Summary The laminated nature of shale rocks leads to different mechanical properties parallel and perpendicular to the bedding plane, which is known as transverse isotropy (TI). If natural fractures (NFs) are present, the additional elastic anisotropy is introduced within the bedding plane, making shale an orthorhombic (OB) medium. Most current geophysical log interpretations ignore such shale anisotropies, resulting in erroneous estimates of the elastic moduli, brittleness, and stress gradient, which consequently causes problematic or suboptimal drilling, completion, and hydraulic-fracturing design. The objective of the current study is to investigate the effects of the two shale anisotropies on geomechanical-property characterizations, and, hence, on operational designs. In this paper, synthetic OB-rock stiffness tensors are built by introducing NF sets in a vertical symmetric-axis (VTI) background. Then, the VTI model, which ignores the NF effect, and the isotropic model, which ignores both anisotropies, are applied to the synthetic OB rock to interpret the stiffness coefficients, elastic moduli, and stresses.

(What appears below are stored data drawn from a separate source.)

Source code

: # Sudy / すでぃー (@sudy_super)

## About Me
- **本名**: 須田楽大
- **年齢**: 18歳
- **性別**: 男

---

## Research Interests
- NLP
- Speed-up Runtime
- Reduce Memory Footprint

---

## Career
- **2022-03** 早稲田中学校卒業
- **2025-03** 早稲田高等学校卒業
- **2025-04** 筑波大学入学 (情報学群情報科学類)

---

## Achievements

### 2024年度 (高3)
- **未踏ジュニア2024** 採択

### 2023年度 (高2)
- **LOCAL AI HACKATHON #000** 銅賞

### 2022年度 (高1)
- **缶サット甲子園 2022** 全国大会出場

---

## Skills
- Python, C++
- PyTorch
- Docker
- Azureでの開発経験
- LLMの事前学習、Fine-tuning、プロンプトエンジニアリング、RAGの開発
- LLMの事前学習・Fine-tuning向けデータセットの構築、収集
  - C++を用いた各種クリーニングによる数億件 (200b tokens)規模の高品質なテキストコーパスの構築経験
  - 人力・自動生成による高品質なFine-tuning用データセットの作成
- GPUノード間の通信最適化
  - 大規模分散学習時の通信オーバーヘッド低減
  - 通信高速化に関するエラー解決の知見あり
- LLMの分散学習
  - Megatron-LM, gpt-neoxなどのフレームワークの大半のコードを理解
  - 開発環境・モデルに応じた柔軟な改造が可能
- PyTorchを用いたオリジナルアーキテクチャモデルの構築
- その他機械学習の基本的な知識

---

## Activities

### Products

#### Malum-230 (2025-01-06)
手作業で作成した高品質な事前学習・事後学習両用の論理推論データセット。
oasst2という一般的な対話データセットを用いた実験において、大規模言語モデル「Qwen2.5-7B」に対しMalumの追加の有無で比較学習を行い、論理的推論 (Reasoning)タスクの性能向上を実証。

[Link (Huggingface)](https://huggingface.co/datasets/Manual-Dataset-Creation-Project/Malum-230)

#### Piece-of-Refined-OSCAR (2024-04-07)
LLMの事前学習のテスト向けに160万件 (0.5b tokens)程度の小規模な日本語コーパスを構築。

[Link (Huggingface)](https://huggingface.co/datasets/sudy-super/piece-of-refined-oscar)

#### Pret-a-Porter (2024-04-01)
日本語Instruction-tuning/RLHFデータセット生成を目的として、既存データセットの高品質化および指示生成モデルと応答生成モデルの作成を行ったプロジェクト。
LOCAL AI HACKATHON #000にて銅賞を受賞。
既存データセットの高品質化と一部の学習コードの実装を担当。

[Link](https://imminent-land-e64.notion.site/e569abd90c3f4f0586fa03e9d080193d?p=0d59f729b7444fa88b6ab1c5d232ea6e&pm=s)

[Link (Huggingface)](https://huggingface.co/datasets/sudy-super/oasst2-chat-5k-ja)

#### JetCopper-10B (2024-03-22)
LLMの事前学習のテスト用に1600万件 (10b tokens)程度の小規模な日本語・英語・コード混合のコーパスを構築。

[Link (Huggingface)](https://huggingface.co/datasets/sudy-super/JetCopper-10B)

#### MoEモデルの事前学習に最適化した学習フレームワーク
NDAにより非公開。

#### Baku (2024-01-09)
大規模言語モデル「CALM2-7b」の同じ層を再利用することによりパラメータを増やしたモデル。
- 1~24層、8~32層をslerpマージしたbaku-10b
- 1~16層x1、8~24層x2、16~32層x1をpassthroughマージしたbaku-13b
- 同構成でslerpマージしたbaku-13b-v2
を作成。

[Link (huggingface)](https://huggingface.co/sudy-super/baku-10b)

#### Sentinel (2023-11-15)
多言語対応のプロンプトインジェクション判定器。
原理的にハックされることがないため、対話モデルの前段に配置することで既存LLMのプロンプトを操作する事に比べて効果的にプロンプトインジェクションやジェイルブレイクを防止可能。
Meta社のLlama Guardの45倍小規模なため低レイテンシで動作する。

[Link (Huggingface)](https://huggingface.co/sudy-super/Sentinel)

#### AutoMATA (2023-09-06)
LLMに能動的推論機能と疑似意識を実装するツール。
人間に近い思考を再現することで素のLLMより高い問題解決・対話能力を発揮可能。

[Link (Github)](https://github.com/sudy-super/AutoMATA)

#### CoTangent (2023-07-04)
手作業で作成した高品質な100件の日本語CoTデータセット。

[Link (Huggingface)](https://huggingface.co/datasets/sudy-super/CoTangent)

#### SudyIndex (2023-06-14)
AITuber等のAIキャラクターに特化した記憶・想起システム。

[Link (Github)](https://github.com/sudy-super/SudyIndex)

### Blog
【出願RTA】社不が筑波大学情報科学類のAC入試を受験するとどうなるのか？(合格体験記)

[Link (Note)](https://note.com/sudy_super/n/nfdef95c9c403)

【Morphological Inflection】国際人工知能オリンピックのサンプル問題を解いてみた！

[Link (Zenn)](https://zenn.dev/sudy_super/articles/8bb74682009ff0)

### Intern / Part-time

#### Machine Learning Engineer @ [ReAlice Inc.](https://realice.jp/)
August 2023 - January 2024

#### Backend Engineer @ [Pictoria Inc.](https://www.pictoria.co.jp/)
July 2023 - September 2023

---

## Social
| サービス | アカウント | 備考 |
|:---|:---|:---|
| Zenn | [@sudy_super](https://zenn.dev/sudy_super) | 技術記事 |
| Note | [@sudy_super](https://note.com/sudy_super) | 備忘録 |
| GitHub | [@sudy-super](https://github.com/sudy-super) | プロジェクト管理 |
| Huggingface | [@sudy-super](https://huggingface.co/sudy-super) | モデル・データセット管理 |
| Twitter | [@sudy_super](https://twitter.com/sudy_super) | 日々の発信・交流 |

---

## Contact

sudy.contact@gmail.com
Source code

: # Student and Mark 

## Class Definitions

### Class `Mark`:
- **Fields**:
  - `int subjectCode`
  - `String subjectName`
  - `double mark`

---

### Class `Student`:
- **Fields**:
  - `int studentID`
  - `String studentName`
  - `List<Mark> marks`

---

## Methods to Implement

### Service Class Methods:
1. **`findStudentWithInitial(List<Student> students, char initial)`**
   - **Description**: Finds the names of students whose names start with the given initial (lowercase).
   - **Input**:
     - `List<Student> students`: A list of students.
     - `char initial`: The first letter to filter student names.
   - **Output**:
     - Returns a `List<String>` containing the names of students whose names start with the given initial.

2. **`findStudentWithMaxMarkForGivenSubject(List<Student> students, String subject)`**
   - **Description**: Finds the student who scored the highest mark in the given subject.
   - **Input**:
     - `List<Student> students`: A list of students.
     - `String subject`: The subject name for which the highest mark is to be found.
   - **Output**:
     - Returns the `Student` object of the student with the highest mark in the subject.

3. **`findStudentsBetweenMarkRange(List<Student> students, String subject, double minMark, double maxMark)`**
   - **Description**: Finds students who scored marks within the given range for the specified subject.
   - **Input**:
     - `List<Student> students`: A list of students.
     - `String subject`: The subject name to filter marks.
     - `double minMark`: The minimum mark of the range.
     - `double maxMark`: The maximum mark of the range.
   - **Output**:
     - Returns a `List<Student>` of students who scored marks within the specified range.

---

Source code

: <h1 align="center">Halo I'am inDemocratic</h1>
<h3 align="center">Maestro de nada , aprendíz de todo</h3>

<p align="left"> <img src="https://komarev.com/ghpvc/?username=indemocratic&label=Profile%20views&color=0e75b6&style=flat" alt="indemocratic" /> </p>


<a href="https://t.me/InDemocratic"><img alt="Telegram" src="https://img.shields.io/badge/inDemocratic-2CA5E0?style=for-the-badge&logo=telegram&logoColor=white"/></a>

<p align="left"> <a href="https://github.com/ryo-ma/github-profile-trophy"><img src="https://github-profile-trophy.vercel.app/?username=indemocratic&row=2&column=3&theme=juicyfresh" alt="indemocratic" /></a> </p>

The results are compared with the “true” values interpreted from the original OB-rock stiffness tensors. The impacts of the two types of shale anisotropies on shale-rock geomechanical-property characterizations—and, hence, operational designs—are examined. According to the modeling results, the lamination-induced anisotropy is more significant than the NF-induced anisotropy when predicting Young's modulus. Besides, ignoring the two anisotropies can lead to an overestimation of both the minimum-horizontal-stress magnitude and the stress contrast; the overestimation is larger for stiffer zones and less-tectonically-active zones. As a result, ignoring two anisotropies can lead to an overoptimistic design of the mud-weight window, resulting in higher risks of borehole tensile failure and shear failure. Ignoring the two anisotropies will not alter the brittleness-index (BI) trend observed in the OB rock. However, the stress contrast is overestimated, which will lead to shorter stage-spacing design and suboptimal selections of perforation locations. If one is ignoring the anisotropy induced by NFs, the fracture width is underestimated, leading to insufficient proppant size or pumping-amount design and, hence, to suboptimal low fracture conductivity.